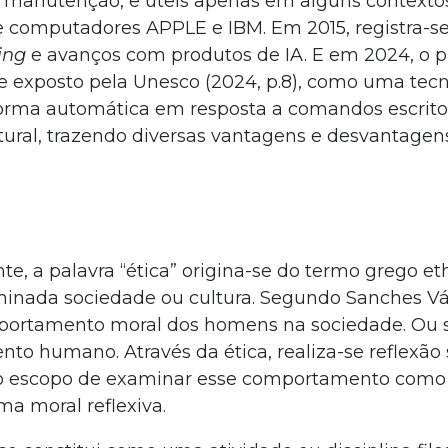
 e manutenção, e úteis apenas em alguns contexto
computadores APPLE e IBM. Em 2015, registra-se 
ing
e avanços com produtos de IA. E em 2024, o 
 exposto pela Unesco (2024, p.8), como uma tecn
e forma automática em resposta a comandos escrit
ral, trazendo diversas vantagens e desvantagen
e, a palavra “ética” origina-se do termo grego et
rminada sociedade ou cultura. Segundo Sanches V
comportamento moral dos homens na sociedade. Ou s
o humano. Através da ética, realiza-se reflexão 
 escopo de examinar esse comportamento como 
ma moral reflexiva.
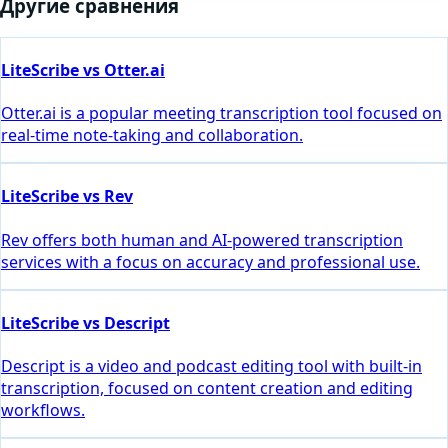
Другие сравнения
LiteScribe vs Otter.ai
Otter.ai is a popular meeting transcription tool focused on
real-time note-taking and collaboration.
LiteScribe vs Rev
Rev offers both human and AI-powered transcription
services with a focus on accuracy and professional use.
LiteScribe vs Descript
Descript is a video and podcast editing tool with built-in
transcription, focused on content creation and editing
workflows.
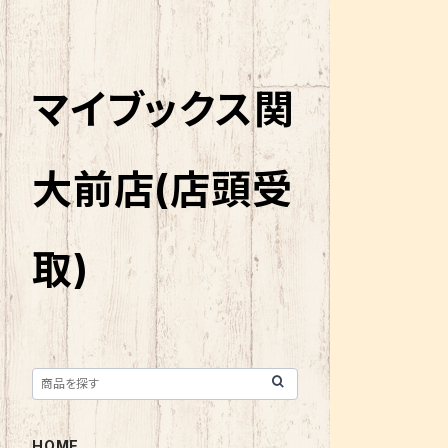
マイブックス関
大前店(店頭受
取)
HOME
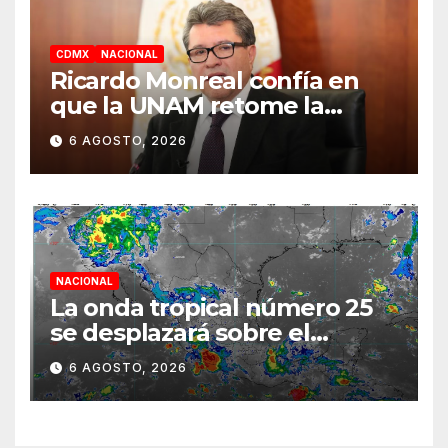
CDMX
NACIONAL
Ricardo Monreal confía en
que la UNAM retome la
normalidad e inicie el
6 AGOSTO, 2026
semestre mediante el
diálogo
NACIONAL
La onda tropical número 25
se desplazará sobre el
sureste mexicano
6 AGOSTO, 2026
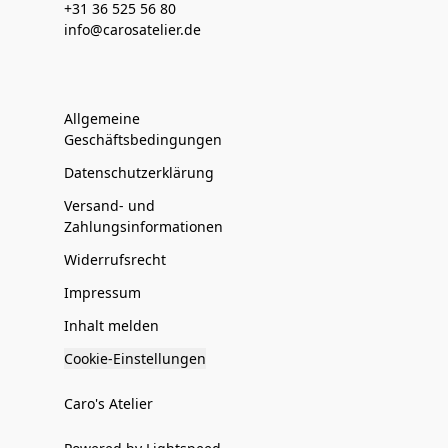
+31 36 525 56 80
info@carosatelier.de
Allgemeine
Geschäftsbedingungen
Datenschutzerklärung
Versand- und
Zahlungsinformationen
Widerrufsrecht
Impressum
Inhalt melden
Cookie-Einstellungen
Caro's Atelier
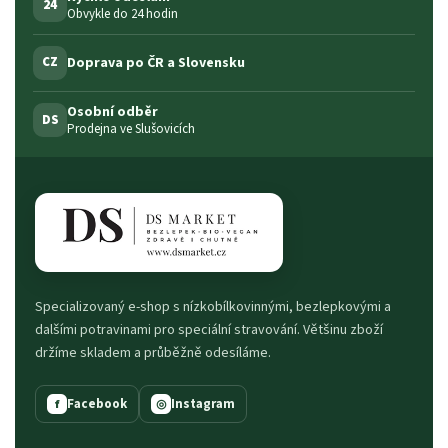
24
Obvykle do 24 hodin
Doprava po ČR a Slovensku
CZ
Osobní odběr
DS
Prodejna ve Slušovicích
Specializovaný e-shop s nízkobílkovinnými, bezlepkovými a
dalšími potravinami pro speciální stravování. Většinu zboží
držíme skladem a průběžně odesíláme.
Facebook
Instagram
f
◎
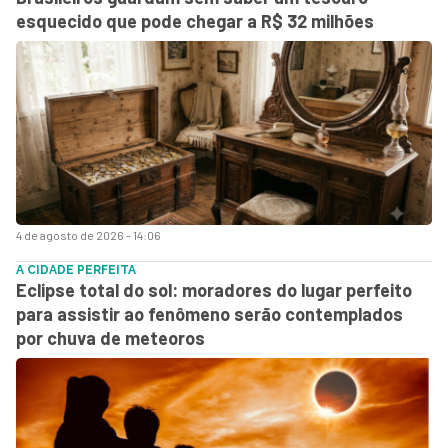
esquecido que pode chegar a R$ 32 milhões
4 de agosto de 2026 - 14:06
A CIDADE PERFEITA
Eclipse total do sol: moradores do lugar perfeito
para assistir ao fenômeno serão contemplados
por chuva de meteoros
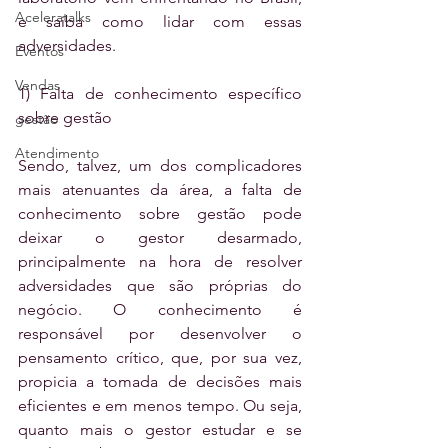
Aceleratalks
e saiba como lidar com essas 
adversidades.
Eventos
Vendas
1) Falta de conhecimento específico 
sobre gestão
gestão
Atendimento
Sendo, talvez, um dos complicadores 
mais atenuantes da área, a falta de 
conhecimento sobre gestão pode 
deixar o gestor desarmado, 
principalmente na hora de resolver 
adversidades que são próprias do 
negócio. O conhecimento é 
responsável por desenvolver o 
pensamento crítico, que, por sua vez, 
propicia a tomada de decisões mais 
eficientes e em menos tempo. Ou seja, 
quanto mais o gestor estudar e se 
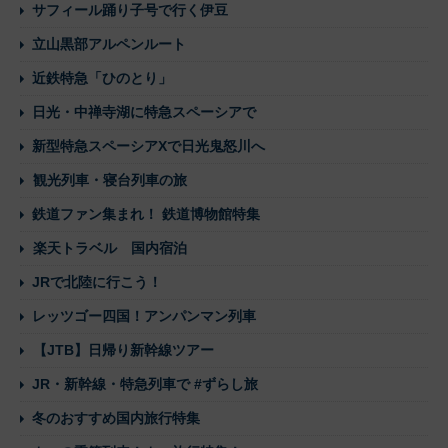
サフィール踊り子号で行く伊豆
立山黒部アルペンルート
近鉄特急「ひのとり」
日光・中禅寺湖に特急スペーシアで
新型特急スペーシアXで日光鬼怒川へ
観光列車・寝台列車の旅
鉄道ファン集まれ！ 鉄道博物館特集
楽天トラベル 国内宿泊
JRで北陸に行こう！
レッツゴー四国！アンパンマン列車
【JTB】日帰り新幹線ツアー
JR・新幹線・特急列車で #ずらし旅
冬のおすすめ国内旅行特集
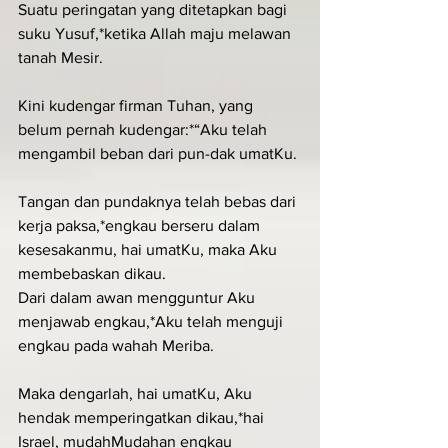
Suatu peringatan yang ditetapkan bagi 
suku Yusuf,*ketika Allah maju melawan 
tanah Mesir.
Kini kudengar firman Tuhan, yang 
belum pernah kudengar:*“Aku telah 
mengambil beban dari pun-dak umatKu.
Tangan dan pundaknya telah bebas dari 
kerja paksa,*engkau berseru dalam 
kesesakanmu, hai umatKu, maka Aku 
membebaskan dikau.
Dari dalam awan mengguntur Aku 
menjawab engkau,*Aku telah menguji 
engkau pada wahah Meriba.
Maka dengarlah, hai umatKu, Aku 
hendak memperingatkan dikau,*hai 
Israel, mudahMudahan engkau 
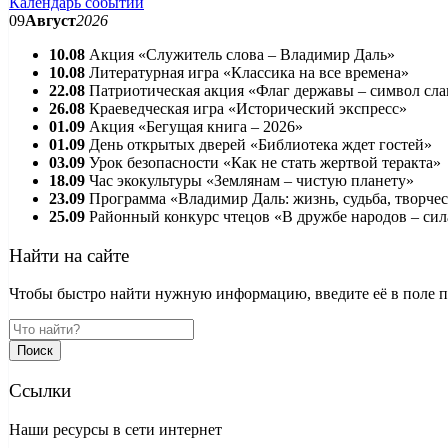
Календарь событий
09
Август
2026
10.08
Акция «Служитель слова – Владимир Даль»
10.08
Литературная игра «Классика на все времена»
22.08
Патриотическая акция «Флаг державы – символ сл
26.08
Краеведческая игра «Исторический экспресс»
01.09
Акция «Бегущая книга – 2026»
01.09
День открытых дверей «Библиотека ждет гостей»
03.09
Урок безопасности «Как не стать жертвой теракта»
18.09
Час экокультуры «Землянам – чистую планету»
23.09
Программа «Владимир Даль: жизнь, судьба, творче
25.09
Районный конкурс чтецов «В дружбе народов – сил
Найти на сайте
Чтобы быстро найти нужную информацию, введите её в поле пои
Поиск
Ссылки
Наши ресурсы в сети интернет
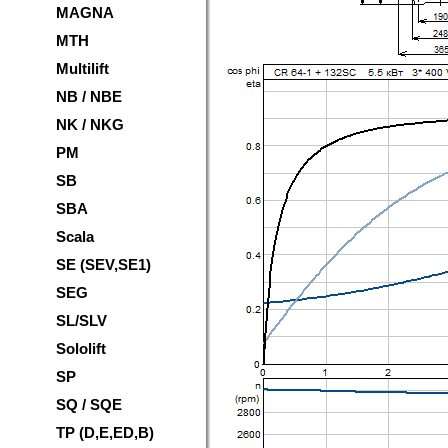
MAGNA
MTH
Multilift
NB / NBE
NK / NKG
PM
SB
SBA
Scala
SE (SEV,SE1)
SEG
SL/SLV
Sololift
SP
SQ / SQE
TP (D,E,ED,B)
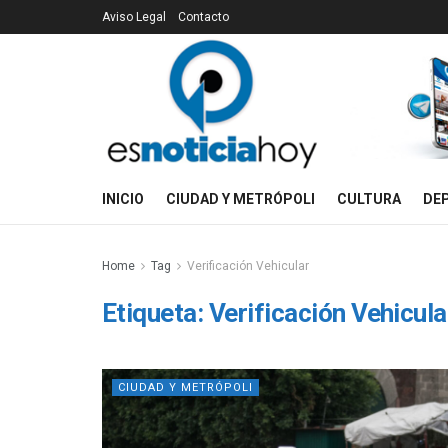
Aviso Legal
Contacto
INICIO
CIUDAD Y METRÓPOLI
CULTURA
DE
Home
Tag
Verificación Vehicular
Etiqueta:
Verificación Vehicula
CIUDAD Y METRÓPOLI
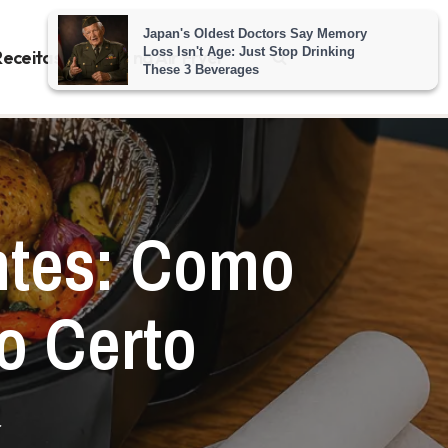
Receitas Rápidas na Air Fryer
ntes: Como
to Certo
r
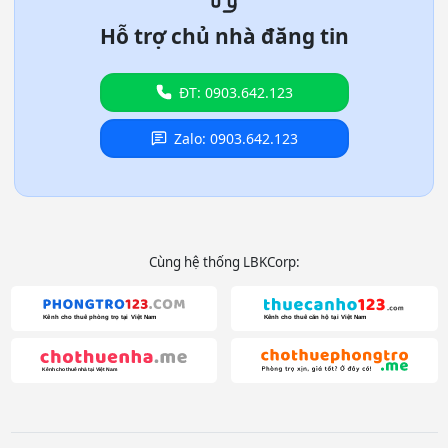
Hỗ trợ chủ nhà đăng tin
ĐT: 0903.642.123
Zalo: 0903.642.123
Cùng hệ thống LBKCorp:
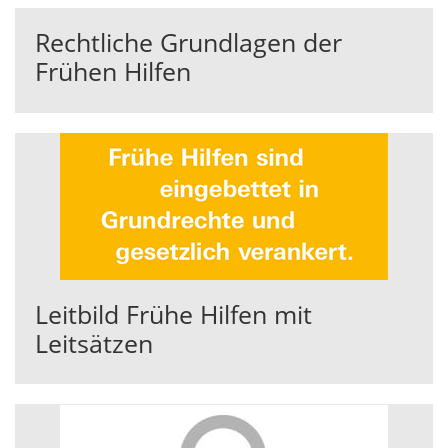
Rechtliche Grundlagen der
Frühen Hilfen
Leitbild Frühe Hilfen mit
Leitsätzen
━━━━━━━━━━━━━━━━━━━━━━━━━━━━━━
## Goal of the exercise:
The lines to report are those in the material above that contain the word "focused"; copy every one of them.

## Task output:
Otter.ai is a popular meeting transcription tool focused on
transcription, focused on content creation and editing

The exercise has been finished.